A direção da Cooperminas, segundo o presidente do sindicato dos mineiros, Aílson Tournier, acordou uma venda antecipada à Tractebel em torno de R$ 22 milhões, dos quais R$ 10 milhões seriam liberados agora e o restante em 30 dias.

A cooperativa, acrescentou o sindicalista, conseguiu também ampliar a sua cota mensal de carvão energético para a empresa em cinco mil toneladas. "O impasse surgiu com a necessidade da Tractebel obter a autorização do consórcio de empresas que a abastece", explicou Tournier.

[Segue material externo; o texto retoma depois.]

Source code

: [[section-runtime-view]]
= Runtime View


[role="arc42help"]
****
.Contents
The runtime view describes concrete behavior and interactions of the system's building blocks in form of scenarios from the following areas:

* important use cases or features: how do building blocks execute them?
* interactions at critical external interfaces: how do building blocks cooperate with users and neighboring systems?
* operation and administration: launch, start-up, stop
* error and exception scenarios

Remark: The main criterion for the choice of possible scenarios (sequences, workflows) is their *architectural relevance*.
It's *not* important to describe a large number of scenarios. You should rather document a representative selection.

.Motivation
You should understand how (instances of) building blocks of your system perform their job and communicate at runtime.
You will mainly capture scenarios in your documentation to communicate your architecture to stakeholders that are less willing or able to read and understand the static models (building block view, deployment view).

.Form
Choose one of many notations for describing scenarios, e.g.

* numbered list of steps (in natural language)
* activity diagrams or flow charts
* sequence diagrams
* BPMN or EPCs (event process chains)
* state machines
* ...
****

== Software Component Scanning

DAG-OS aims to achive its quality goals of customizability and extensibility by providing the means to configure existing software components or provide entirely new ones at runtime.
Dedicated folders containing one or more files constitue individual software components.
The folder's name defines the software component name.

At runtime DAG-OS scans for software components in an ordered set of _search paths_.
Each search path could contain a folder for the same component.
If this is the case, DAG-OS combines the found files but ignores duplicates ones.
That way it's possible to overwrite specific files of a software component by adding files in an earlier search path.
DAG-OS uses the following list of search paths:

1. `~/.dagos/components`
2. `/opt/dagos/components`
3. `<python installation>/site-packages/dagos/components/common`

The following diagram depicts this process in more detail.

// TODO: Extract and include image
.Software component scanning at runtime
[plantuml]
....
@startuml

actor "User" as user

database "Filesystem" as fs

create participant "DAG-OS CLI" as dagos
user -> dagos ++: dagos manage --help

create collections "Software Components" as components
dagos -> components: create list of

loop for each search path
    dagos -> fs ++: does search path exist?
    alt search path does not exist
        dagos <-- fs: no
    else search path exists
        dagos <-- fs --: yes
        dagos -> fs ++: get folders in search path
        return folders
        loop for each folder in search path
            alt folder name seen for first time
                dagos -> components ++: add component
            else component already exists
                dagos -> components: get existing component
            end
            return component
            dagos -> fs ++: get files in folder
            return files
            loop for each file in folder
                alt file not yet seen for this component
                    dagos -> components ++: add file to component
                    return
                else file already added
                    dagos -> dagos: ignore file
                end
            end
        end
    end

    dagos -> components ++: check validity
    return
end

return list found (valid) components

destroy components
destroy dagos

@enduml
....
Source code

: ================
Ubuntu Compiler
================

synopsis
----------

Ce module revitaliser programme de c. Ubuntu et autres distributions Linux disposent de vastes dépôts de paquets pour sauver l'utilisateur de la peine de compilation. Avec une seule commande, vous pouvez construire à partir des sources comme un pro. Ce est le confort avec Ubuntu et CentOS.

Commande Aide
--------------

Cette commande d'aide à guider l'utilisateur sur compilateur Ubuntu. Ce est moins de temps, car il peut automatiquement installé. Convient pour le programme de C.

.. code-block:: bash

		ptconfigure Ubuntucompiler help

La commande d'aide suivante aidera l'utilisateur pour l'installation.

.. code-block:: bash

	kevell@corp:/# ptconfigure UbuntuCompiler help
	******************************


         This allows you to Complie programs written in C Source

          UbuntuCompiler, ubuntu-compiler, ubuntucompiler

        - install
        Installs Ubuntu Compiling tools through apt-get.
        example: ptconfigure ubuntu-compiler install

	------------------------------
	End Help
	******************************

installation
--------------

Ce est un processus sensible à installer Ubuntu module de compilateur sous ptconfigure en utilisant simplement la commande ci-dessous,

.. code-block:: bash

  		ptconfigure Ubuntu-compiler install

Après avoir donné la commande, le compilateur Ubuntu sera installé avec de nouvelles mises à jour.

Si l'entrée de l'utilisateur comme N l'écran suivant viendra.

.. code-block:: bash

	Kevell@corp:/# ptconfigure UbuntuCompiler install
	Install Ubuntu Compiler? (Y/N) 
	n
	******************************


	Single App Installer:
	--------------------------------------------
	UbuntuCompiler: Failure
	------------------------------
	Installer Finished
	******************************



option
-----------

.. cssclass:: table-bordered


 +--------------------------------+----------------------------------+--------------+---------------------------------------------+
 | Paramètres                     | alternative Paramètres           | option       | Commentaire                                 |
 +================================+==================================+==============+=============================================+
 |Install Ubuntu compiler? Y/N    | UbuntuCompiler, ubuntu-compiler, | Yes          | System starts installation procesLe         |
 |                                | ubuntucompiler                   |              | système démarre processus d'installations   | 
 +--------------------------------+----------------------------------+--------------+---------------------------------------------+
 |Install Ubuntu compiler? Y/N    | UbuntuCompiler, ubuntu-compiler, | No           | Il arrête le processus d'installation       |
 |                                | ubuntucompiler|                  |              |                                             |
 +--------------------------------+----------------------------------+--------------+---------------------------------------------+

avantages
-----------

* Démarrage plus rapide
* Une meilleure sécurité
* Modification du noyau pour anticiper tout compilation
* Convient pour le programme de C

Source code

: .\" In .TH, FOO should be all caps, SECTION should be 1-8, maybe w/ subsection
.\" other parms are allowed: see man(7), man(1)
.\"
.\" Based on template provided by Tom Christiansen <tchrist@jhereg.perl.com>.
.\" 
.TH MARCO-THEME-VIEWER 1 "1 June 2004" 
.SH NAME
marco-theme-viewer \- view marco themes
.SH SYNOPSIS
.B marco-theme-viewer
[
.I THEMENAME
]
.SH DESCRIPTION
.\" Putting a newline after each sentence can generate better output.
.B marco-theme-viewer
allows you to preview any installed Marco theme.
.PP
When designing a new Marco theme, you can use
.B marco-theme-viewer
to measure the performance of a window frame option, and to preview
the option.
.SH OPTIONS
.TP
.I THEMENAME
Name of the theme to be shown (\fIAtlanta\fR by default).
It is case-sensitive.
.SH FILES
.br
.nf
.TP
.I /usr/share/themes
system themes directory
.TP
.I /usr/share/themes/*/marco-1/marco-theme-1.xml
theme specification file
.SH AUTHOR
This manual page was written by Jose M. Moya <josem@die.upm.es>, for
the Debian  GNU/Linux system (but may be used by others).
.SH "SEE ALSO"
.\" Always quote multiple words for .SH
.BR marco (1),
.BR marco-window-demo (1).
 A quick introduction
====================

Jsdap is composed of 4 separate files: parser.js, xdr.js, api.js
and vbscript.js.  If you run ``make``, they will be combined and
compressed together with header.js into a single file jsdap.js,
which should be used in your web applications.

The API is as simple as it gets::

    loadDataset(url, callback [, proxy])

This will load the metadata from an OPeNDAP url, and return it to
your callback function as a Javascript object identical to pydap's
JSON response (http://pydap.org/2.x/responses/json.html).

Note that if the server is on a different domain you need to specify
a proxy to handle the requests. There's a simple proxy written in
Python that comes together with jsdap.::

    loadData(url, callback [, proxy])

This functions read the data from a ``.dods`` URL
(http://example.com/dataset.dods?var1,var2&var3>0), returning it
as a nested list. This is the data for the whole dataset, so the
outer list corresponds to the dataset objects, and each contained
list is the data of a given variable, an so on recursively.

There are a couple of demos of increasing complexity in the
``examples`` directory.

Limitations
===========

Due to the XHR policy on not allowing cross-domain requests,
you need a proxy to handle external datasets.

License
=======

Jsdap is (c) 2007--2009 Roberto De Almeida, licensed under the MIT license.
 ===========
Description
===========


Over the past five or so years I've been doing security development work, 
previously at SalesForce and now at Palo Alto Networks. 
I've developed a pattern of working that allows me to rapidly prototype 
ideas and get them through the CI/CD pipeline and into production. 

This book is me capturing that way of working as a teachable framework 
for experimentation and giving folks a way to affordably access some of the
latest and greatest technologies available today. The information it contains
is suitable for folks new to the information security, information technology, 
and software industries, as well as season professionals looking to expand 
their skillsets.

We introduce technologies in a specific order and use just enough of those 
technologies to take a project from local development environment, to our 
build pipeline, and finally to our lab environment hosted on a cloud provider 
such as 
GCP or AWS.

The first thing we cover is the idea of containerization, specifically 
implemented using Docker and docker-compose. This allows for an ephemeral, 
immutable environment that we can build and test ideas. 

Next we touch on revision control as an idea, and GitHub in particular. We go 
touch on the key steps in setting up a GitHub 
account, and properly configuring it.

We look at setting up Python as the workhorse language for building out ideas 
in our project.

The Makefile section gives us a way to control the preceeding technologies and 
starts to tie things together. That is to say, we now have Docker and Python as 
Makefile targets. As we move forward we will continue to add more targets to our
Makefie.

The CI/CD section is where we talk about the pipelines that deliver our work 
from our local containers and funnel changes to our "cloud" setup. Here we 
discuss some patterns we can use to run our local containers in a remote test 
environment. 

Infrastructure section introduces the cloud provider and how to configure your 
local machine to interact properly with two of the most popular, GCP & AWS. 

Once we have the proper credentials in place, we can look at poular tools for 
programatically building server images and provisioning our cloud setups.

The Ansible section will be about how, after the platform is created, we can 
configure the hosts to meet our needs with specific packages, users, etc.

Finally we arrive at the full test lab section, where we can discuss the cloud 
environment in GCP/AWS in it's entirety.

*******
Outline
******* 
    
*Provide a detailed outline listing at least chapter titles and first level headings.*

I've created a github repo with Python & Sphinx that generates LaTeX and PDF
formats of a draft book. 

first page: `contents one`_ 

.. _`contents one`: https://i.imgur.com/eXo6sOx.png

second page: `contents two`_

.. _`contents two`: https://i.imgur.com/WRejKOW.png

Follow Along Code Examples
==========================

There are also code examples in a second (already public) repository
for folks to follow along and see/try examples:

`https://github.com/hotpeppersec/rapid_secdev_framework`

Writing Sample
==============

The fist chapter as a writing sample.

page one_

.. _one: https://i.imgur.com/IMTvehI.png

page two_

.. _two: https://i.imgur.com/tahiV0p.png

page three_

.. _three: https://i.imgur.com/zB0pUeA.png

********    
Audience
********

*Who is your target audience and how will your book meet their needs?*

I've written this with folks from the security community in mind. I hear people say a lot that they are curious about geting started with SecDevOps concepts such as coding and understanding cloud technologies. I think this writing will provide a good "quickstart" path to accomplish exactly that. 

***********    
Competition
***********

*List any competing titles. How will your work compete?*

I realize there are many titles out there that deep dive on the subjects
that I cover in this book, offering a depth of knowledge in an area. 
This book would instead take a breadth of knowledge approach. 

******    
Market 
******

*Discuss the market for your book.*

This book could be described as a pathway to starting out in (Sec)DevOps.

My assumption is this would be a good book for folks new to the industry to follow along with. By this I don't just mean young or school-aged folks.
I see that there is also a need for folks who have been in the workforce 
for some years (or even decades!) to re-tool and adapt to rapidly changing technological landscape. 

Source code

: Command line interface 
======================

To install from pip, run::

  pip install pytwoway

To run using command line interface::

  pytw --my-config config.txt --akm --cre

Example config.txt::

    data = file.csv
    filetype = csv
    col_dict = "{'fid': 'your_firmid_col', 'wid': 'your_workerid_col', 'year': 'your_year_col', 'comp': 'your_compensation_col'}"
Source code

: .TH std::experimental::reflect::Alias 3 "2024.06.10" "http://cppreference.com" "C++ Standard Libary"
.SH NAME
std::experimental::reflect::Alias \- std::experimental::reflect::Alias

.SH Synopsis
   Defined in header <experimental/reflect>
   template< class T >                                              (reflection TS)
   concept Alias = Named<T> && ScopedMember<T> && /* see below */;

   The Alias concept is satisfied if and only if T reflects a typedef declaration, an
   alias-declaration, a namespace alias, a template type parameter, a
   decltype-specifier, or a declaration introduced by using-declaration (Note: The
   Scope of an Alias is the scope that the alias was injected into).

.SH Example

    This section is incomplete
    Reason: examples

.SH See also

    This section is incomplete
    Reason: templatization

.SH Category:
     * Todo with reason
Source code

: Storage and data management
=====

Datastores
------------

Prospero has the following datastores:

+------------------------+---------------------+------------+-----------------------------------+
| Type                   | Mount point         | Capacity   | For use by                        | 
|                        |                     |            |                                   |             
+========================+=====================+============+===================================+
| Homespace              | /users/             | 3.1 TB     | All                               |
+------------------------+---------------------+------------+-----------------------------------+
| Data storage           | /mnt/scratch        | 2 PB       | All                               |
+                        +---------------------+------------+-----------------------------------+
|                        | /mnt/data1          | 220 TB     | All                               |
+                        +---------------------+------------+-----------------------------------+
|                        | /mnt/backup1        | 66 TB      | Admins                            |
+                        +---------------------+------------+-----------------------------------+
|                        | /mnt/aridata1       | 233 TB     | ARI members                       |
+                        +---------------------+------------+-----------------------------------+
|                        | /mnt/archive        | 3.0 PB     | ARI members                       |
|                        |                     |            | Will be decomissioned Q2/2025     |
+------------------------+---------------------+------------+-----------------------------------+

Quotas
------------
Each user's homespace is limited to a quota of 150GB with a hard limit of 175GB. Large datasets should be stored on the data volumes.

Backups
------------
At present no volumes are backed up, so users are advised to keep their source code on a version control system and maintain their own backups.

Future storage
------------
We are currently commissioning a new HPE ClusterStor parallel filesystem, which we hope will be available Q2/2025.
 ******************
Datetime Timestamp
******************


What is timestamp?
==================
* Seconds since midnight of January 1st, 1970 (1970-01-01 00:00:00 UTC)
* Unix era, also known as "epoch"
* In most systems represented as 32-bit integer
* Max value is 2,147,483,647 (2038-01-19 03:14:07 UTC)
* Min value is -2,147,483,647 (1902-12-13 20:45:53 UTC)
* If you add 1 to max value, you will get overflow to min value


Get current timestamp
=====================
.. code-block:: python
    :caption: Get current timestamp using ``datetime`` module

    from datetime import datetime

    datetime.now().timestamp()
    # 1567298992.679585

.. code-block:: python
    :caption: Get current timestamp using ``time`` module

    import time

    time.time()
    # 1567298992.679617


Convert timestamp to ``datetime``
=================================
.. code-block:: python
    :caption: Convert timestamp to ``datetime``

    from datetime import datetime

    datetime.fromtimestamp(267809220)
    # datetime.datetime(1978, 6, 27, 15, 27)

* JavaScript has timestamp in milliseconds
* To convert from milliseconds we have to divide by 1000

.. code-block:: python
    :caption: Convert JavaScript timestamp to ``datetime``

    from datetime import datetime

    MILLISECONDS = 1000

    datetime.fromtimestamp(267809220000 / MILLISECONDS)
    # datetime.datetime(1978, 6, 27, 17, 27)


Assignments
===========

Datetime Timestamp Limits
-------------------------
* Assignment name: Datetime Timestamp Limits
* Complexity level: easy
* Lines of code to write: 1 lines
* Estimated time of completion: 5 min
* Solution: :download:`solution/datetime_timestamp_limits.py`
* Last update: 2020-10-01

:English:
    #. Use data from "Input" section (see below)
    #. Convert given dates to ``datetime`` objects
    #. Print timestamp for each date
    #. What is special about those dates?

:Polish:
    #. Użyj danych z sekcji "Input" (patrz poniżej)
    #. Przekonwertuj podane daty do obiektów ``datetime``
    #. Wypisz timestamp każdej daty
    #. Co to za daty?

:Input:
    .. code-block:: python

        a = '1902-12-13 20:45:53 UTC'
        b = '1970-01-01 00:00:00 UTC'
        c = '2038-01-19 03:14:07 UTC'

"Alguns empresários condicionaram a negociação ao reajuste de 8% no preço do carvão retroativo a janeiro, quando na verdade esse aumento vigora a partir do mês passado", acrescentou ele.

Medição

Ainda pela manhã, uma comissão formada pelo presidente da Cooperminas, Edílson Medeiros, pelo ex-deputado José Paulo Serafim e pelo ex-deputado federal Jorge Boeira entrou em contato com diretores das carboníferas Meropolitana e Criciúma.

A mediação, segundo Tournier, visa sensibilizar os empresários para o "quadro social bancado pela cooperativa. A Cooperminas abriga 800 trabalhadores, mas poderia funcionar com apenas 400", sublinhou. "É uma questão de responsabilidade social já que enxugar o número de cooperados só agravaria o problema do desemprego na região."